STUDY TEXT
--- START ---
The ClangToT bots take a long time to cycle; we need more builders |
|||||||
Issue descriptionMany of the bots on https://build.chromium.org/p/chromium.fyi/console?category=clang%20tot take a long time to build. This hurts us because it takes longer to detect upstream compiler problems. Filing this to track getting more builders set up. I'll add specifics below.
,
Sep 15 2017
Cross-posting my comment from the CL (crrev.com/c/667837). I'm assuming the tests are all running under swarming? If so, there's very little reason to keep things split and the way the builder/tester split is implemented today is quite expensive (we upload the whole build directory to cloud storage and download it again on the other bot). That upload/download step can actually be slower then the amount of time it takes to run the tests :(. If/when we fix crbug.com/754104, the builder/tester split might make more sense again. Thoughts?
,
Sep 15 2017
(see also issue 587879 )
,
Sep 15 2017
Let's do it!
New sketch:
{
'master': 'ChromiumFYI',
'builder': [
'ClangToTLinux',
'ClangToTLinux tester', <--- Merge with the builder, move to build44-m1
],
'hostname': 'slave3-c1',
'os': 'linux',
'version': 'precise',
'bits': '64',
},
{
'master': 'ChromiumFYI',
'builder': [
'ClangToTLinuxASan',
'ClangToTLinuxASan tester', <--- Merge with builder.
],
'hostname': 'slave4-c1',
'os': 'linux',
'version': 'precise',
'bits': '64',
},
{
'master': 'ChromiumFYI',
'builder': [
'ClangToTLinuxLLD',
'ClangToTLinuxLLD tester', <--- Merge with builder, move to slave3-c1.
'ClangToTAndroid', <--- Move to new builder
'ClangToTAndroid64', <--- Move to new builder
],
'hostname': 'build44-m1', <--- This is beefy; use for ClangToTLinux to make it fast.
'os': 'linux',
'version': 'precise',
'bits': '64',
},
{
'master': 'ChromiumFYI',
'builder': [
'ClangToTLinuxUBSanVptr',
'ClangToTLinuxUBSanVptr tester', <--- Merge with builder.
],
'hostname': 'slave42-c1',
'os': 'linux',
'version': 'precise',
'bits': '64',
},
{
'master': 'ChromiumFYI',
'builder': [
'ClangToTLinux (dbg)',
'ClangToTLinuxMSan', <-- This doesn't exist yet, but I'd like a new builder for it.
],
'hostname': 'slave5-c1',
'os': 'linux',
'version': 'precise',
'bits': '64',
},
{
'master': 'ChromiumFYI',
'builder': [
'CFI Linux ToT',
'ThinLTO Linux ToT', <--- Move to new builder.
],
'hostname': 'slave59-c1',
'os': 'linux',
'version': 'trusty',
'bits': '64',
},
That's 4 new VMs, for:
- ClangToTAndroid
- ClangToTAndroid64
- ClangToTLinuxMSan
- ThinLTO Linux ToT
Dirk, what do you think?
--- END ---
USING THE INFORMATION
**A)** Answer these questions about the thread on the ClangToT builders.
(i) Where does the current builder/tester split upload the whole build directory?
(ii) Which hostname is called beefy in the new sketch?
(iii) How many new VMs does the sketch count?
**B)** Write the next reply in the thread on the ClangToT builders, continuing from where the thread stops.
The lines that come after this are not needed for any of the work here.

DATASET
--- START ---
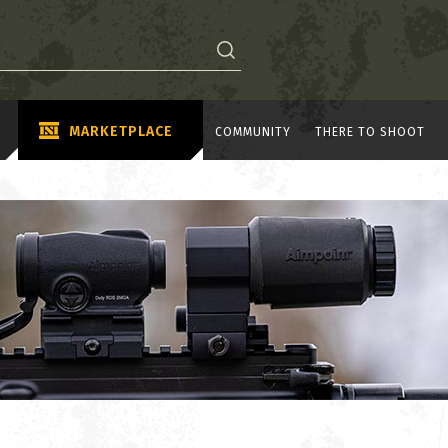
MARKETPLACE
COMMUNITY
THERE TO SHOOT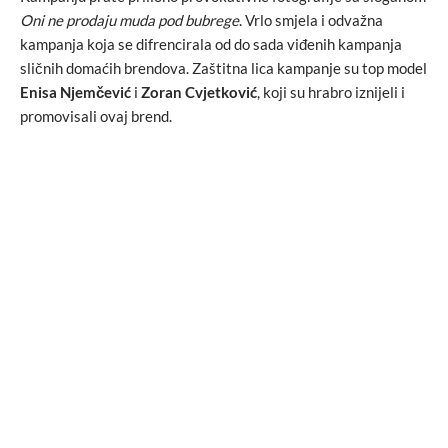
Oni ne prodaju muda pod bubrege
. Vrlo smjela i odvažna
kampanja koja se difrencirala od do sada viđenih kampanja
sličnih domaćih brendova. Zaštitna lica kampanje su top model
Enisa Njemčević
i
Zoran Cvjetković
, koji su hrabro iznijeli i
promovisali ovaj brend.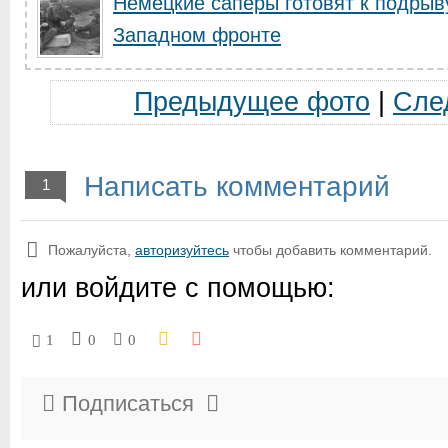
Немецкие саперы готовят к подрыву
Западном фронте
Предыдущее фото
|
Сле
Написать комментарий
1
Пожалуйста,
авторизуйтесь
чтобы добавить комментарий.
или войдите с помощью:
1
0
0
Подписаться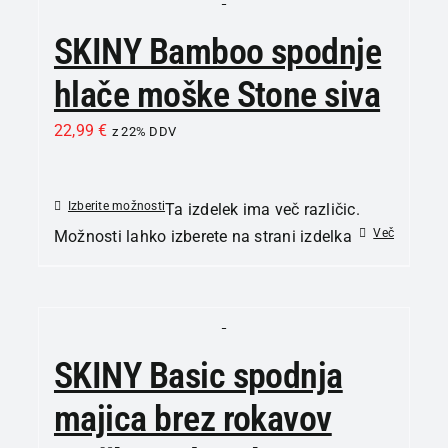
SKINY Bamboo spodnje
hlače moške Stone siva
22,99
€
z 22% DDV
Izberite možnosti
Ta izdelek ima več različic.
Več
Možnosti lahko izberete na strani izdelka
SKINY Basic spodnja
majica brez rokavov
--- END ---
--- START ---
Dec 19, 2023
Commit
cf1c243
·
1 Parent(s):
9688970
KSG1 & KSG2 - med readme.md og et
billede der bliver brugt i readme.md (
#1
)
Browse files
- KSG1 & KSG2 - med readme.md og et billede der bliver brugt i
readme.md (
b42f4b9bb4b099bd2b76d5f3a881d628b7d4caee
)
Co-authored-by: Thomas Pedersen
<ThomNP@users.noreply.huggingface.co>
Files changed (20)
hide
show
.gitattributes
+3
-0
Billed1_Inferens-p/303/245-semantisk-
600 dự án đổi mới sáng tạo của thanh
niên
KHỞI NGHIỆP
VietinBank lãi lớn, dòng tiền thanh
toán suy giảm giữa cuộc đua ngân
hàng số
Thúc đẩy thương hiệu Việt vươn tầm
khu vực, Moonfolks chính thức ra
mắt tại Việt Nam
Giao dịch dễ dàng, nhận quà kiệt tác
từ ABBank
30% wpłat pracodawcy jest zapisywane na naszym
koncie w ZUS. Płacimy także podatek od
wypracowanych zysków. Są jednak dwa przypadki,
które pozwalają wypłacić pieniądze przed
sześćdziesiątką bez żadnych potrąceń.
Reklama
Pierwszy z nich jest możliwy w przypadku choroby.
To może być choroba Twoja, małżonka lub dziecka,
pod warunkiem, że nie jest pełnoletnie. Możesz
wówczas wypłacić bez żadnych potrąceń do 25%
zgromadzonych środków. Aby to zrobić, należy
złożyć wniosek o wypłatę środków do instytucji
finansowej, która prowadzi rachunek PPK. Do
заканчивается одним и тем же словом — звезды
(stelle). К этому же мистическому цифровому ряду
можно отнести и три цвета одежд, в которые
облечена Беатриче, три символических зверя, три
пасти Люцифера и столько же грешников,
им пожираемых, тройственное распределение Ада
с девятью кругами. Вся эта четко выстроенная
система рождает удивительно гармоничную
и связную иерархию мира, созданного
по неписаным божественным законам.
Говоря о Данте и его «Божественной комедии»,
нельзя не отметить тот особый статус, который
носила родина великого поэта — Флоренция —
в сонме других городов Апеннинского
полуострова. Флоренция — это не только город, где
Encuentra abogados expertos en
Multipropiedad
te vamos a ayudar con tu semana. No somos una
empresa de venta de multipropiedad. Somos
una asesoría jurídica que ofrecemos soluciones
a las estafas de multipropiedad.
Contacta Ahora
--- END ---
RESULTS
**A)**
(i) To cloud storage.
(ii) build44-m1.
(iii) Four.

**B)**
,
Sep 15 2017
Okay, repurposing this bug for an actual labs request ... Vince, based on what we were talking about earlier today, can we allocate 9 n1-highmem-32 config GCE Linux Trusty bots with 2xSSDs in a single striped RAID-0 volume (so, 32 core, 208 GB RAM, 750 GB disk) to try these out as clang builders? For now, we will assume that we'll do build + test on the same bots. If that turns out to be too slow, we can reevaluate and do builder/tester splits with much smaller test bots. We can then retire all of the existing bots listed above. On a related note, just to confuse things further, I'd like to actually move these bots onto a different master (see crbug.com/765859), though hopefully that'll make the setup easier (and I'll help with that).
,
Sep 22 2017
vhang@, ping?
,
Sep 25 2017
Sorry for the late response. After chatting with the team, I found out that it isn't possible to create a VM or GCE instance with 2xSSDs in a RAID-0 volume. We can create 9 new n1-highmem-32 GCE instances for you. Will they all be in the chromium.fyi master?
,
Sep 25 2017
Can we do either 2xSSDs mounted as separate volumes, or 1 SSD + 1 spinning, so at least /b is on an SSD? I'm not sure that having the other stuff be on SSDs is as important. They'll be on the new master that I'm setting up in bug 765859, master.chromium.clang. As an aside, why can't we do RAID-0? Is that a GCE limitation, or the way we create images, or something else?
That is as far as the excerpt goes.